_Complete the following_:
a) Set down the part of the article on Washington's drug ruling that opens with the words containing "Drug policy in" and closes with "with no timetable.", copying it word for word.
b) Answer these questions from the article on Washington's drug ruling:
(i) On what date was the Washington Supreme Court's ruling filed?
(ii) Who brought the case on which the court was ruling?
(iii) In what year was that person arrested?
c) Extend the article on Washington's drug ruling, picking up after its final sentence.
** START Reading text **
After Washington's high court — presto chango! — decriminalized drug possession statewide, it's unclear what the state's next act will be

Washington state's Supreme Court. - CMH2315FL/CC BY-NC 2.0 PHOTO
cmh2315fl/CC BY-NC 2.0 photo
Washington state's Supreme Court.

Drug policy in Washington just changed, dramatically, and almost overnight, in a way stunningly different from the state's last major shift in drug policy.

When voters approved the legalization of cannabis, the initiative laid out how and when the legalization process would take place. It gave everyone involved, from the cannabis industry to law enforcement, time to figure things out. In a ruling filed Feb. 25, the Washington Supreme Court effectively decriminalized drug possession in the state. All drugs, not just cannabis, and with no timetable.

The court was ruling on a case brought by Shannon Blake. Officers arrested Blake in 2016 after executing a search warrant and finding a bag of methamphetamine in the pocket of a pair of jeans in Blake's possession. Blake argued that the jeans had been given to her and that she was unaware of the bag of meth in the pocket.
** END Reading text **
** START Extracted entries **
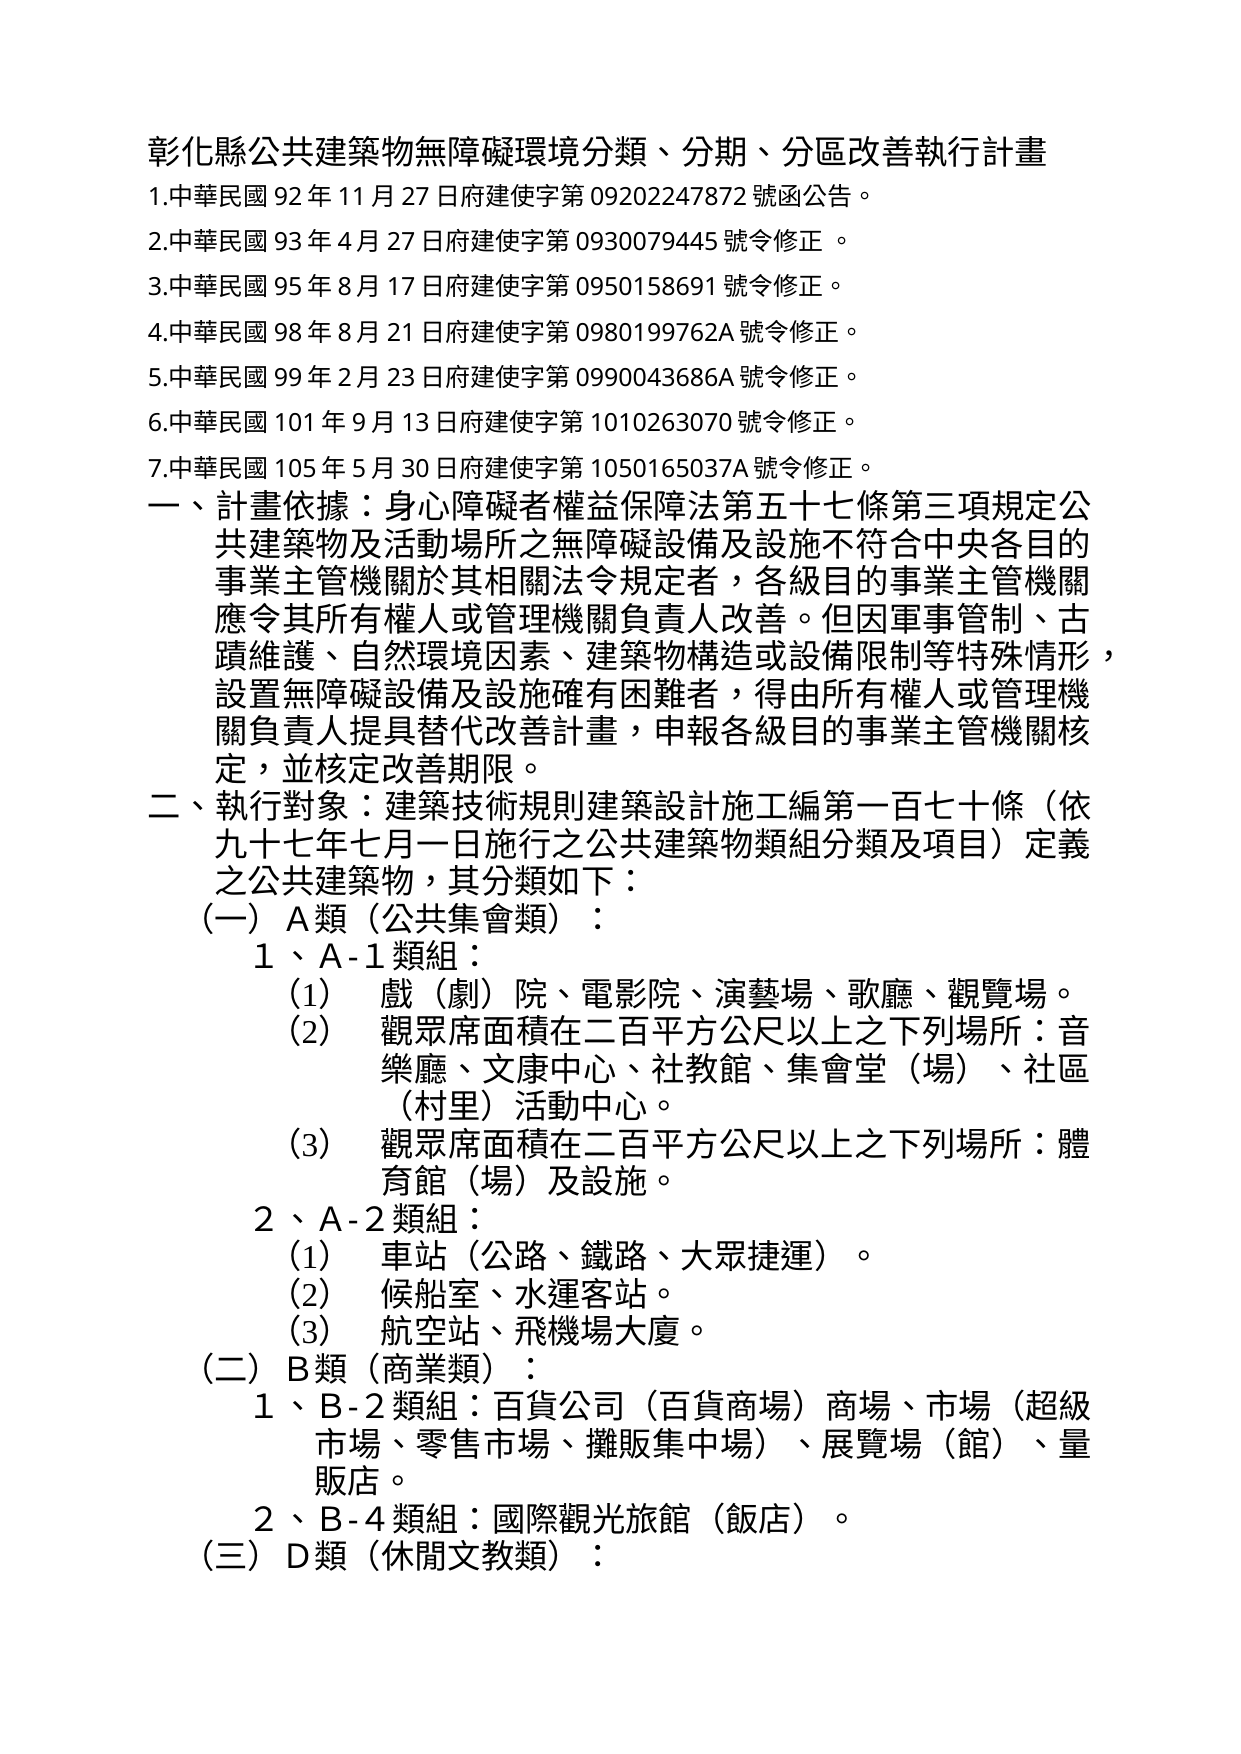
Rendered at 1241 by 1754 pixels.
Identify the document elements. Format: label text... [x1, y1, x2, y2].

list 候船室、水運客站。 [268, 1276, 1092, 1314]
text （二）Ｂ類（商業類）： [181, 1351, 1092, 1389]
text 1.中華民國92年11月27日府建使字第09202247872號函公告。 [148, 172, 1092, 217]
list 車站（公路、鐵路、大眾捷運）。 [268, 1239, 1092, 1276]
list 航空站、飛機場大廈。 [268, 1314, 1092, 1351]
text 4.中華民國98年8月21日府建使字第0980199762A號令修正。 [148, 308, 1092, 353]
text 二、執行對象：建築技術規則建築設計施工編第一百七十條（依九十七年七月一日施行之公共建築物類組分類及項目）定義之公共建築物，其分類如下： [148, 789, 1092, 901]
text 2.中華民國93年4月27日府建使字第0930079445號令修正 。 [148, 217, 1092, 262]
text 6.中華民國101年9月13日府建使字第1010263070號令修正。 [148, 398, 1092, 443]
text 7.中華民國105年5月30日府建使字第1050165037A號令修正。 [148, 443, 1092, 489]
text 彰化縣公共建築物無障礙環境分類、分期、分區改善執行計畫 [148, 134, 1092, 172]
text 一、計畫依據：身心障礙者權益保障法第五十七條第三項規定公共建築物及活動場所之無障礙設備及設施不符合中央各目的事業主管機關於其相關法令規定者，各級目的事業主管機關應令其所有權人或管理機關負責人改善。但因軍事管制、古蹟維護、自然環境因素、建築物構造或設備限制等特殊情形，設置無障礙設備及設施確有困難者，得由所有權人或管理機關負責人提具替代改善計畫，申報各級目的事業主管機關核定，並核定改善期限。 [148, 489, 1092, 789]
text １、Ａ-１類組： [248, 939, 1092, 976]
text ２、Ａ-２類組： [248, 1201, 1092, 1239]
text １、Ｂ-２類組：百貨公司（百貨商場）商場、市場（超級市場、零售市場、攤販集中場）、展覽場（館）、量販店。 [248, 1389, 1092, 1501]
text 3.中華民國95年8月17日府建使字第0950158691號令修正。 [148, 262, 1092, 308]
list 戲（劇）院、電影院、演藝場、歌廳、觀覽場。 [268, 976, 1092, 1014]
text 5.中華民國99年2月23日府建使字第0990043686A號令修正。 [148, 353, 1092, 398]
list 觀眾席面積在二百平方公尺以上之下列場所：體育館（場）及設施。 [268, 1126, 1092, 1201]
text ２、Ｂ-４類組：國際觀光旅館（飯店）。 [248, 1501, 1092, 1539]
list 觀眾席面積在二百平方公尺以上之下列場所：音樂廳、文康中心、社教館、集會堂（場）、社區（村里）活動中心。 [268, 1014, 1092, 1126]
text （一）Ａ類（公共集會類）： [181, 901, 1092, 939]
text （三）Ｄ類（休閒文教類）： [181, 1539, 1092, 1576]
** END Extracted entries **
_Answers per task_:
a)
Drug policy in Washington just changed, dramatically, and almost overnight, in a way stunningly different from the state's last major shift in drug policy.

When voters approved the legalization of cannabis, the initiative laid out how and when the legalization process would take place. It gave everyone involved, from the cannabis industry to law enforcement, time to figure things out. In a ruling filed Feb. 25, the Washington Supreme Court effectively decriminalized drug possession in the state. All drugs, not just cannabis, and with no timetable.

b)
(i) Feb. 25
(ii) Shannon Blake
(iii) 2016

c)
In their ruling on the case, the court determined that the state's drug possession statute is unconstitutional because it "criminalize(s) innocent and passive possession, even by a defendant who does not know, and has no reason to know, that drugs lay hidden within something that they possess."

The opinion supporting the decision included a hypothetical involving a postal carrier unknowingly breaking the law by delivering a parcel containing a controlled substance. But the way the statute is worded doesn't differentiate between someone unknowingly breaking the law and someone doing so knowingly. Possession is possession, whether you know about it or not. To the court, that's an unconstitutional overreach and the whole statute's got to go.

Which means simple possession appears to no longer be a crime. As a result, police departments around the state, including here in Spokane, have told their officers to stop making arrests for possession alone. However, that doesn't mean cocaine and cannabis are on the same level, legally speaking. Possession with intent to distribute, for example, remains illegal, as does simple possession under federal law. Beyond that, though, nobody knows what comes next.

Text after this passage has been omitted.